The Confederados in Brasil



Brazil’s Gray Ghosts



Festa dos Confederados



Confederate Party in Brasil

4 comments:

JimboW8 said...

Carlos, while I agree with your overall point, implying that the FF were exclusively Deists is just as inaccurate as saying they were Christians. Some were Deists, some were Christians, etc. In fact, most of the problems in the colonies existed because of animosities between different "sects" of Christianity, not between Christians and non-Christians.

May I recommend the book Founding Faith by Steven Waldman.

Carlos said...

Thanks for the clarification, Jimbo. We dcon't disagree. In the interests of keeping my text as short and to-the-point I conflated the general argument made by the wingnuts on the Texas SBOE, that the FFs, including most importantly, Thomas Jefferson, were devout Christians. This is accurate. I wanted to point out the fiction they are perpetuating, in Jefferson's name (even though they deleted him, because he scares them), that there is no "wall of separation" between church and state. That is historically FALSE. Because these extremists call themselves "strict constructionists", anything that is not explicitly written in the Constituion in effect does not exist.
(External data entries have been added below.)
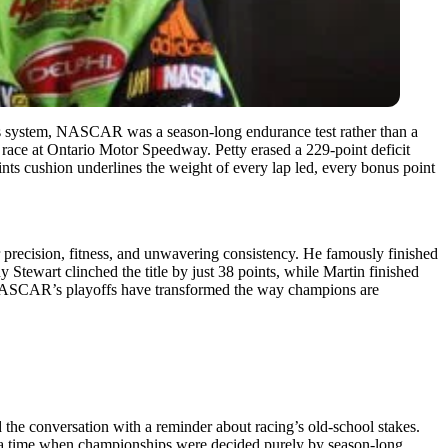
ts system, NASCAR was a season-long endurance test rather than a
 race at Ontario Motor Speedway. Petty erased a 229-point deficit
ints cushion underlines the weight of every lap led, every bonus point
 precision, fitness, and unwavering consistency. He famously finished
 Stewart clinched the title by just 38 points, while Martin finished
ere NASCAR’s playoffs have transformed the way champions are
he conversation with a reminder about racing’s old-school stakes.
o a time when championships were decided purely by season-long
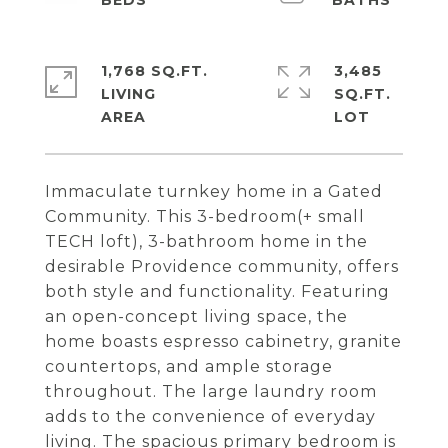
1,768 SQ.FT.
3,485
LIVING
SQ.FT.
Immaculate turnkey home in a Gated
Community. This 3-bedroom(+ small
TECH loft), 3-bathroom home in the
desirable Providence community, offers
both style and functionality. Featuring
an open-concept living space, the
home boasts espresso cabinetry, granite
countertops, and ample storage
throughout. The large laundry room
adds to the convenience of everyday
living. The spacious primary bedroom is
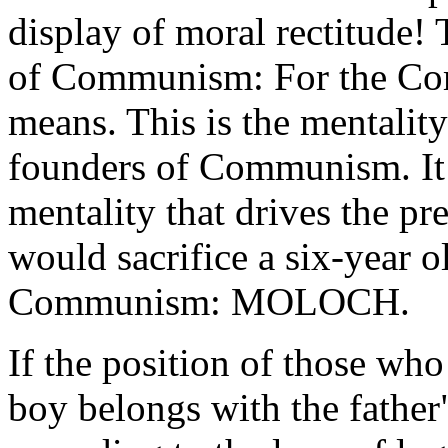
display of moral rectitude! 
of Communism: For the Comm
means. This is the mentalit
founders of Communism. It i
mentality that drives the p
would sacrifice a six-year o
Communism: MOLOCH.
If the position of those who
boy belongs with the father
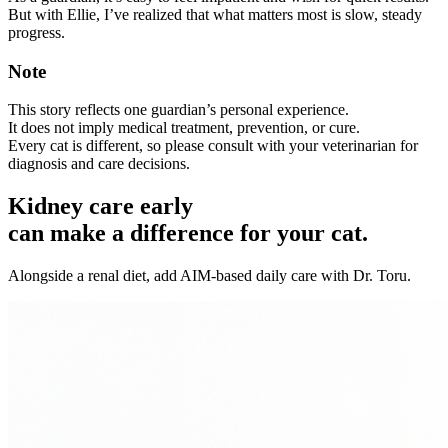
But with Ellie, I’ve realized that what matters most is slow, steady
progress.
Note
This story reflects one guardian’s personal experience.
It does not imply medical treatment, prevention, or cure.
Every cat is different, so please consult with your veterinarian for
diagnosis and care decisions.
Kidney care early
can make a difference for your cat.
Alongside a renal diet, add AIM-based daily care with Dr. Toru.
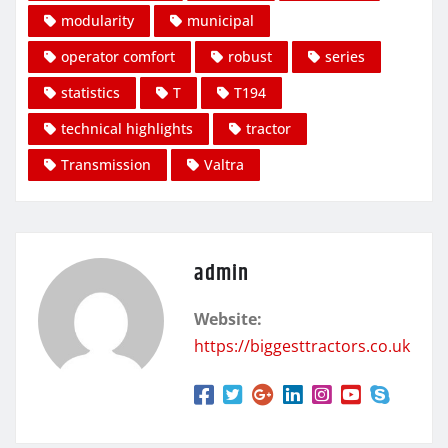
modularity
municipal
operator comfort
robust
series
statistics
T
T194
technical highlights
tractor
Transmission
Valtra
admin
Website:
https://biggesttractors.co.uk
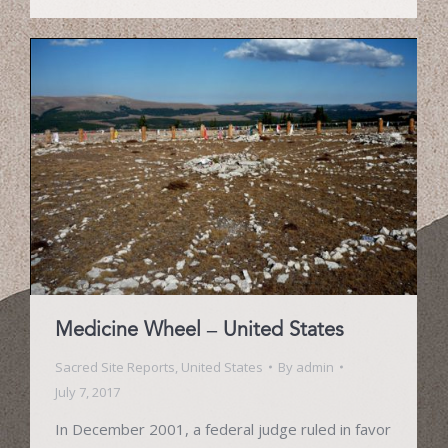
Medicine Wheel – United States
Sacred Site Reports
,
United States
By
admin
July 7, 2017
In December 2001, a federal judge ruled in favor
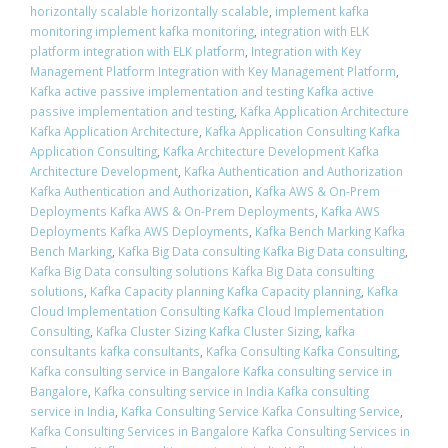
horizontally scalable horizontally scalable
,
implement kafka
monitoring implement kafka monitoring
,
integration with ELK
platform integration with ELK platform
,
Integration with Key
Management Platform Integration with Key Management Platform
,
Kafka active passive implementation and testing Kafka active
passive implementation and testing
,
Kafka Application Architecture
Kafka Application Architecture
,
Kafka Application Consulting Kafka
Application Consulting
,
Kafka Architecture Development Kafka
Architecture Development
,
Kafka Authentication and Authorization
Kafka Authentication and Authorization
,
Kafka AWS & On-Prem
Deployments Kafka AWS & On-Prem Deployments
,
Kafka AWS
Deployments Kafka AWS Deployments
,
Kafka Bench Marking Kafka
Bench Marking
,
Kafka Big Data consulting Kafka Big Data consulting
,
Kafka Big Data consulting solutions Kafka Big Data consulting
solutions
,
Kafka Capacity planning Kafka Capacity planning
,
Kafka
Cloud Implementation Consulting Kafka Cloud Implementation
Consulting
,
Kafka Cluster Sizing Kafka Cluster Sizing
,
kafka
consultants kafka consultants
,
Kafka Consulting Kafka Consulting
,
Kafka consulting service in Bangalore Kafka consulting service in
Bangalore
,
Kafka consulting service in India Kafka consulting
service in India
,
Kafka Consulting Service Kafka Consulting Service
,
Kafka Consulting Services in Bangalore Kafka Consulting Services in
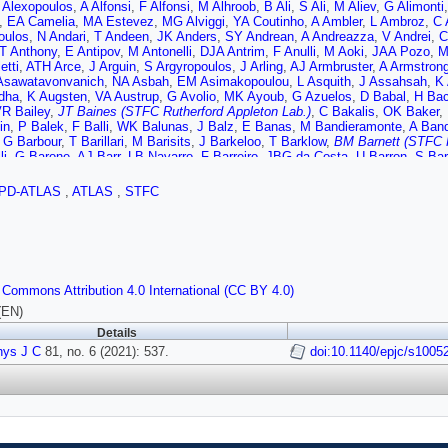
 Alexopoulos
,
A Alfonsi
,
F Alfonsi
,
M Alhroob
,
B Ali
,
S Ali
,
M Aliev
,
G Alimonti
,
EA Camelia
,
MA Estevez
,
MG Alviggi
,
YA Coutinho
,
A Ambler
,
L Ambroz
,
C 
oulos
,
N Andari
,
T Andeen
,
JK Anders
,
SY Andrean
,
A Andreazza
,
V Andrei
,
C
T Anthony
,
E Antipov
,
M Antonelli
,
DJA Antrim
,
F Anulli
,
M Aoki
,
JAA Pozo
,
M
etti
,
ATH Arce
,
J Arguin
,
S Argyropoulos
,
J Arling
,
AJ Armbruster
,
A Armstron
Asawatavonvanich
,
NA Asbah
,
EM Asimakopoulou
,
L Asquith
,
J Assahsah
,
K
dha
,
K Augsten
,
VA Austrup
,
G Avolio
,
MK Ayoub
,
G Azuelos
,
D Babal
,
H Ba
R Bailey
,
JT Baines (STFC Rutherford Appleton Lab.)
,
C Bakalis
,
OK Baker
,
in
,
P Balek
,
F Balli
,
WK Balunas
,
J Balz
,
E Banas
,
M Bandieramonte
,
A Ban
,
G Barbour
,
T Barillari
,
M Barisits
,
J Barkeloo
,
T Barklow
,
BM Barnett (STFC R
li
,
G Barone
,
AJ Barr
,
LB Navarro
,
F Barreiro
,
JBG da Costa
,
U Barron
,
S Ba
v
,
A Basan
,
A Bassalat
,
MJ Basso
,
CR Basson
,
RL Bates
,
S Batlamous
,
JR B
Bayirli
,
JB Beacham
,
T Beau
,
PH Beauchemin
,
F Becherer
,
P Bechtle
,
HP B
PD-ATLAS
,
ATLAS
,
STFC
nn
,
M Begalli
,
M Begel
,
A Behera
,
JK Behr
,
F Beisiegel
,
M Belfkir
,
G Bella
,
L 
aev
,
D Benchekroun
,
N Benekos
,
Y Benhammou
,
DP Benjamin
,
M Benoit
,
JR
nn
,
N Berger
,
B Bergmann
,
LJ Bergsten
,
J Beringer
,
S Berlendis
,
G Bernardi
,
,
OB Bylund
,
S Bethke
,
A Betti
,
AJ Bevan
,
S Bhatta
,
DS Bhattacharya
,
P Bha
i
,
K Bierwagen
,
NV Biesuz
,
M Biglietti
,
TRV Billoud
,
M Bindi
,
A Bingul
,
C Bini
A Bitadze
,
C Bittrich
,
K Bjørke
,
T Blazek
,
I Bloch
,
C Blocker
,
A Blue
,
U Blum
 Commons Attribution 4.0 International (CC BY 4.0)
hikov
,
C Bohm
,
V Boisvert
,
P Bokan
,
T Bold
,
M Bomben
,
M Bona
,
JS Bonill
na
,
A Borisov
,
G Borissov
,
D Bortoletto
,
D Boscherini
,
M Bosman
,
JDB Sola
,
(EN)
et
,
A Boveia
,
J Boyd
,
D Boye
,
IR Boyko
,
AJ Bozson
,
J Bracinik
,
N Brahimi
,
Details
ger
,
R Brener
,
L Brenner
,
R Brenner
,
S Bressler
,
B Brickwedde
,
DL Briglin
,
D B
hys J C
,
PAB de Renstrom
81, no. 6 (2021): 537.
,
B Brüers
,
D Bruncko
,
A Bruni
,
G Bruni
doi:10.1140/epjc/s1005
,
M Bruschi
,
N Bru
,
IA Budagov
,
MK Bugge
,
O Bulekov
,
BA Bullard
,
TJ Burch
,
S Burdin
,
CD Bur
ki
,
V Büscher
,
E Buschmann
,
P Bussey
,
JM Butler
,
CM Buttar
,
JM Butterwor
ykaev
,
G Cabras
,
SC Urbán
,
D Caforio
,
H Cai
,
VMM Cairo
,
O Cakir
,
N Calace
no
,
SC Lopez
,
D Calvet
,
S Calvet
,
TP Calvet
,
M Calvetti
,
RC Toro
,
S Camard
er
,
M Campanelli
,
A Camplani
,
V Canale
,
A Canesse
,
MC Bret
,
J Cantero
,
Y 
BT Carlson
,
EM Carlson
,
L Carminati
,
RMD Carney
,
S Caron
,
E Carquin
,
S Ca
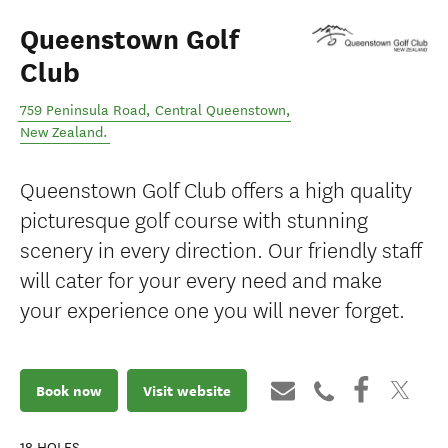
Queenstown Golf
Club
759 Peninsula Road
,
Central Queenstown
,
New Zealand
.
Queenstown Golf Club offers a high quality
picturesque golf course with stunning
scenery in every direction. Our friendly staff
will cater for your every need and make
your experience one you will never forget.
Book now
Visit website
18
HOLES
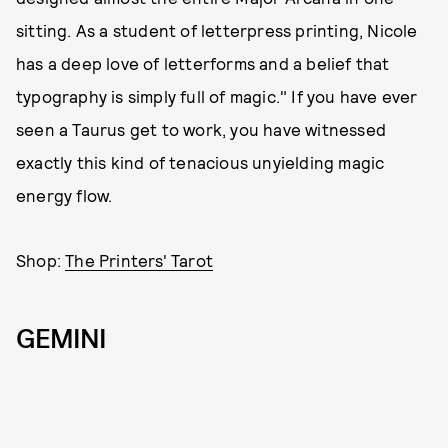
sitting. As a student of letterpress printing, Nicole
has a deep love of letterforms and a belief that
typography is simply full of magic." If you have ever
seen a Taurus get to work, you have witnessed
exactly this kind of tenacious unyielding magic
energy flow.
Shop:
The Printers' Tarot
GEMINI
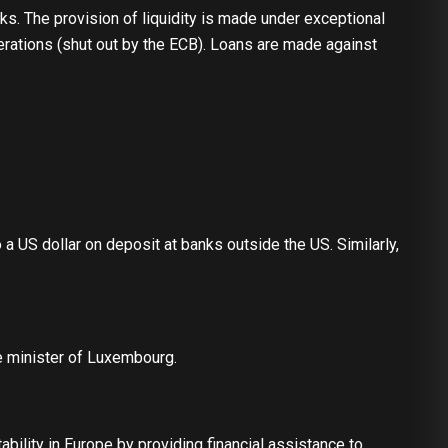
s. The provision of liquidity is made under exceptional
operations (shut out by the ECB). Loans are made against
o a US dollar on deposit at banks outside the US. Similarly,
e minister of Luxembourg.
bility in Europe by providing financial assistance to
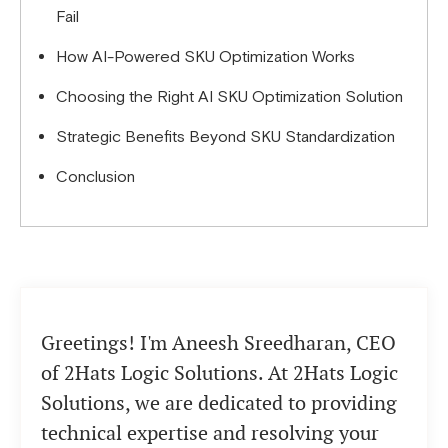
Fail
How AI-Powered SKU Optimization Works
Choosing the Right AI SKU Optimization Solution
Strategic Benefits Beyond SKU Standardization
Conclusion
Greetings! I'm Aneesh Sreedharan, CEO
of 2Hats Logic Solutions. At 2Hats Logic
Solutions, we are dedicated to providing
technical expertise and resolving your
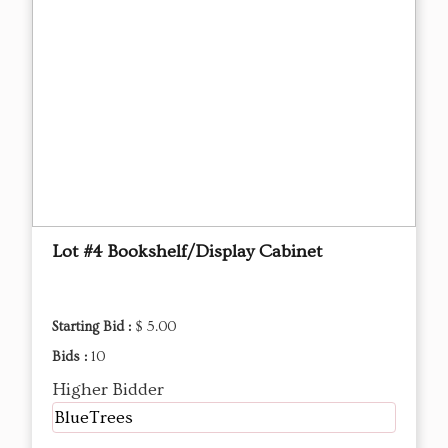
Lot #4 Bookshelf/Display Cabinet
Starting Bid :
$ 5.00
Bids :
10
Higher Bidder
BlueTrees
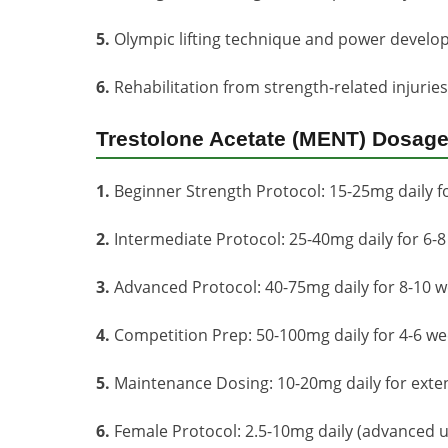
5.
Olympic lifting technique and power devel
6.
Rehabilitation from strength-related injurie
Trestolone Acetate (MENT) Dosage
1.
Beginner Strength Protocol: 15-25mg daily f
2.
Intermediate Protocol: 25-40mg daily for 6-
3.
Advanced Protocol: 40-75mg daily for 8-10 
4.
Competition Prep: 50-100mg daily for 4-6 w
5.
Maintenance Dosing: 10-20mg daily for exte
6.
Female Protocol: 2.5-10mg daily (advanced u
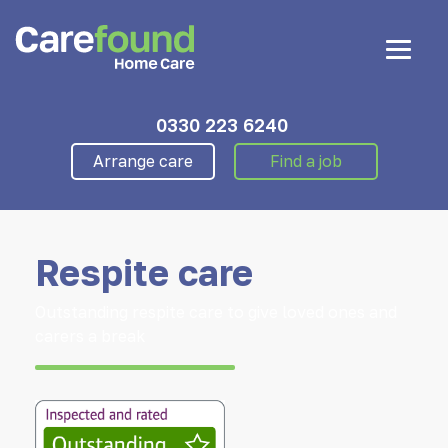
0330 223 6240
Arrange care
Find a job
Respite care
Outstanding respite care to give loved ones and
carers a break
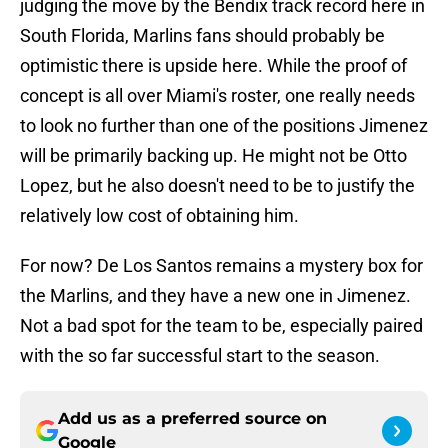
judging the move by the Bendix track record here in
South Florida, Marlins fans should probably be
optimistic there is upside here. While the proof of
concept is all over Miami's roster, one really needs
to look no further than one of the positions Jimenez
will be primarily backing up. He might not be Otto
Lopez, but he also doesn't need to be to justify the
relatively low cost of obtaining him.
For now? De Los Santos remains a mystery box for
the Marlins, and they have a new one in Jimenez.
Not a bad spot for the team to be, especially paired
with the so far successful start to the season.
Add us as a preferred source on
Google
It's an absurd argument, but one that they made in the hearings.

Of course, you're right, but when the FFs drafted the Constitution, they went out of their way to ensure that it did not promote one religion over another, because they saw the danger in the establishment of a theocracy. Jefferson, in particular, was adamant about this, and I cited what he said during the debate on a religious freedom statute for Virginia:

"Where the preamble declares, that coercion is a departure from the plan of the holy author of our religion, an amendment was proposed, by inserting the word “Jesus Christ,” so that it should read, “a departure from the plan of Jesus Christ, the holy author of our religion;” the insertion was rejected by a great majority, in proof that they meant to comprehend, within the mantle of its protection, the Jew and the Gentile, the Christian and the Mahometan, the Hindoo, and the Infidel of every denomination."

This is heresy to the extremist Christian fanatics on the Texas SBOE, and that is why they have excommunicated Thomas Jefferson.

But I completely take your point.

Carlos said...

Clarification: The Texas SBOE claim that the FFs were devout Christians is accurate, but is historically false. Some were Deists, including most prominently, Thomas Jefferson, who was diminished in favor of "Christian" philosophers John Calvin and Thomas Aquinas.

Jefferson's great sin, in the eyes of these wingnut hacks is (a) he was a Deist, and (b) he coined the phrase "wall of separation" between church and state, which these fanatics insist is a "myth."

JimboW8 said...

I think a solution would be to send "government scientists" into churches to teach evolution. See what they think of the "Wall" then.